Lines to return, exactly: from the line with "24: (204, 91)" to the line with "39: (501, 124)" in the entries below, both included.

╭─ DATA FOR ANALYSIS

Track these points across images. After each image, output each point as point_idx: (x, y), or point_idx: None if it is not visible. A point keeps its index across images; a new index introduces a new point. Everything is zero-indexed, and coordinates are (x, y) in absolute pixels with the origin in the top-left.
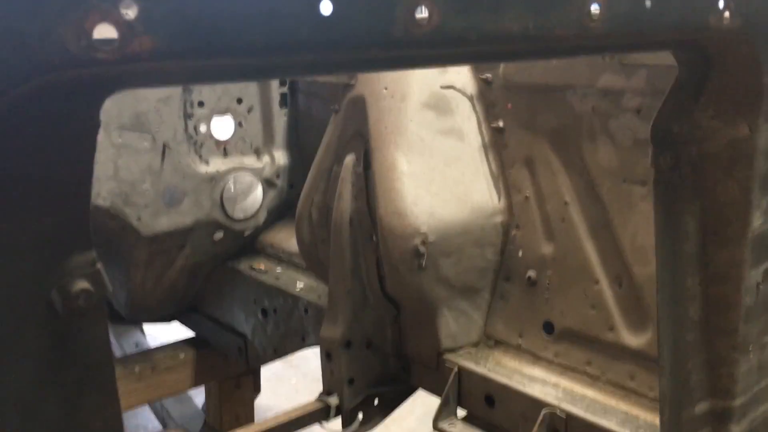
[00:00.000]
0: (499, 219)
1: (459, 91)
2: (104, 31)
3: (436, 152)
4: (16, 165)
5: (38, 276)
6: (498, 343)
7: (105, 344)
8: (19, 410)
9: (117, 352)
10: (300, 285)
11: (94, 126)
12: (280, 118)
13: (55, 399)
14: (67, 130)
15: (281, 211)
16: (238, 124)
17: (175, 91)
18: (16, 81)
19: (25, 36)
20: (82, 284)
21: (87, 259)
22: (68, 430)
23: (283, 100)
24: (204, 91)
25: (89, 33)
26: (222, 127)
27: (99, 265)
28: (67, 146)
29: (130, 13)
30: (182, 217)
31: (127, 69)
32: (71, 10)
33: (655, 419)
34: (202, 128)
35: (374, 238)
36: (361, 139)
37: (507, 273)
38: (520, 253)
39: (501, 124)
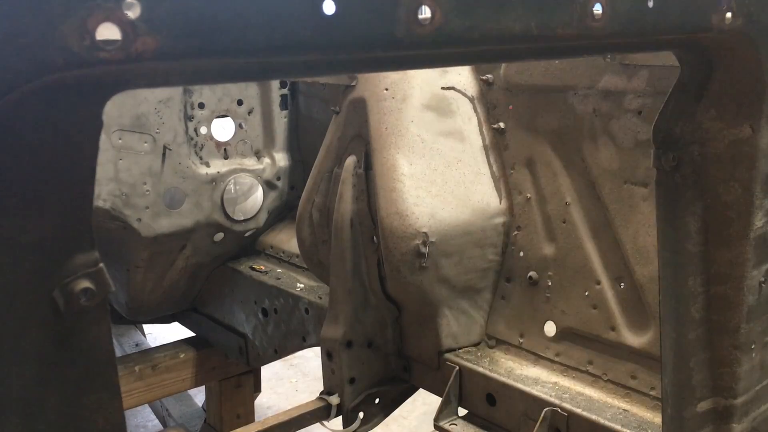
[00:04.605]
0: (500, 220)
1: (460, 92)
2: (107, 31)
3: (437, 153)
4: (19, 165)
5: (41, 275)
6: (499, 343)
7: (107, 343)
8: (21, 409)
9: (117, 352)
10: (300, 285)
11: (97, 126)
12: (281, 120)
13: (57, 398)
14: (70, 130)
15: (282, 212)
16: (239, 126)
17: (175, 93)
18: (19, 81)
19: (27, 36)
20: (85, 283)
21: (89, 259)
22: (70, 429)
23: (284, 102)
24: (204, 93)
25: (92, 33)
26: (222, 129)
27: (101, 265)
28: (70, 146)
29: (133, 13)
30: (183, 218)
31: (130, 69)
32: (74, 9)
33: (656, 418)
34: (203, 130)
35: (375, 239)
36: (361, 141)
37: (508, 273)
38: (521, 254)
39: (502, 125)
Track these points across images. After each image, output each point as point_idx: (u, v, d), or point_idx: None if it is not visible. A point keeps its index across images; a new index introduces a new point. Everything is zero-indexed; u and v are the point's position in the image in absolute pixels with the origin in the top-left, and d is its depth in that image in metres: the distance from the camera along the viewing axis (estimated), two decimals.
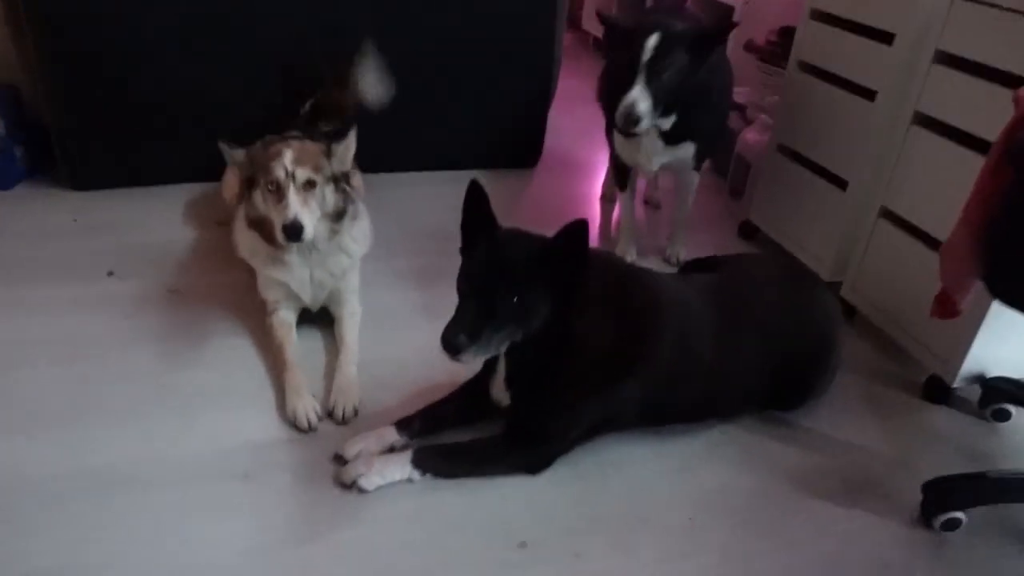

╰─

* ANSWER FOR THE TASK:
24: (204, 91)
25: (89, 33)
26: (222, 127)
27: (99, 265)
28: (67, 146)
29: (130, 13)
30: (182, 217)
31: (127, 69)
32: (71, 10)
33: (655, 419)
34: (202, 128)
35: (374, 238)
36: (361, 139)
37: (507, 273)
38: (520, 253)
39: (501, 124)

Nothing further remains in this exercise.